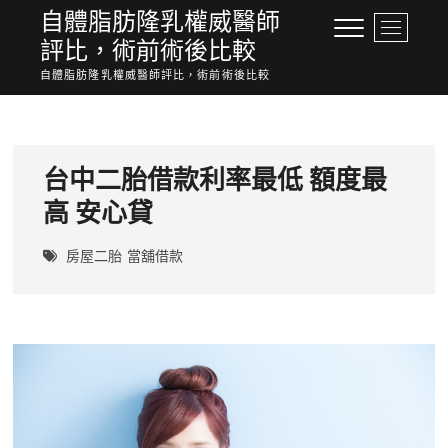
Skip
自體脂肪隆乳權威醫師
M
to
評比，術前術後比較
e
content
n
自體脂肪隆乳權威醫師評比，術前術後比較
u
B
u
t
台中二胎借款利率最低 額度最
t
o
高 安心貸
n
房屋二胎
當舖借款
● ● ● ●
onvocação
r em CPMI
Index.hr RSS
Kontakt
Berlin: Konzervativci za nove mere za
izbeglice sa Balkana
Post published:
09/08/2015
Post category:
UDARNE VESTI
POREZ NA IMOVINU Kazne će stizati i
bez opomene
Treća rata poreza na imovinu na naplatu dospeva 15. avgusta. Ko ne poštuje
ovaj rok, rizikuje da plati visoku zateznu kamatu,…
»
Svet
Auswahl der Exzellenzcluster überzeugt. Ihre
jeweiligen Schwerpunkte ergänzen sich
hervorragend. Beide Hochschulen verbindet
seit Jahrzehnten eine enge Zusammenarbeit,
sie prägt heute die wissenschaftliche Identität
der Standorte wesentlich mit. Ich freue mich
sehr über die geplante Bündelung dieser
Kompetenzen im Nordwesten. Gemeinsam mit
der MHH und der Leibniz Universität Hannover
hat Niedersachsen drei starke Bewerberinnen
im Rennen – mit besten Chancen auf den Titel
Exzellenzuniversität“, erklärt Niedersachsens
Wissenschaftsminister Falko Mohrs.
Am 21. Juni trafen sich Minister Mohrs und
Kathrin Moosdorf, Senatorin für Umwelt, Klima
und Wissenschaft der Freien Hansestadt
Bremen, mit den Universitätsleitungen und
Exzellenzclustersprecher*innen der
● ● ● ●
_WRITTEN TASK_: Take from the material above every line that includes the word "Mohrs".

_SOLUTION_:
Wissenschaftsminister Falko Mohrs.
Am 21. Juni trafen sich Minister Mohrs und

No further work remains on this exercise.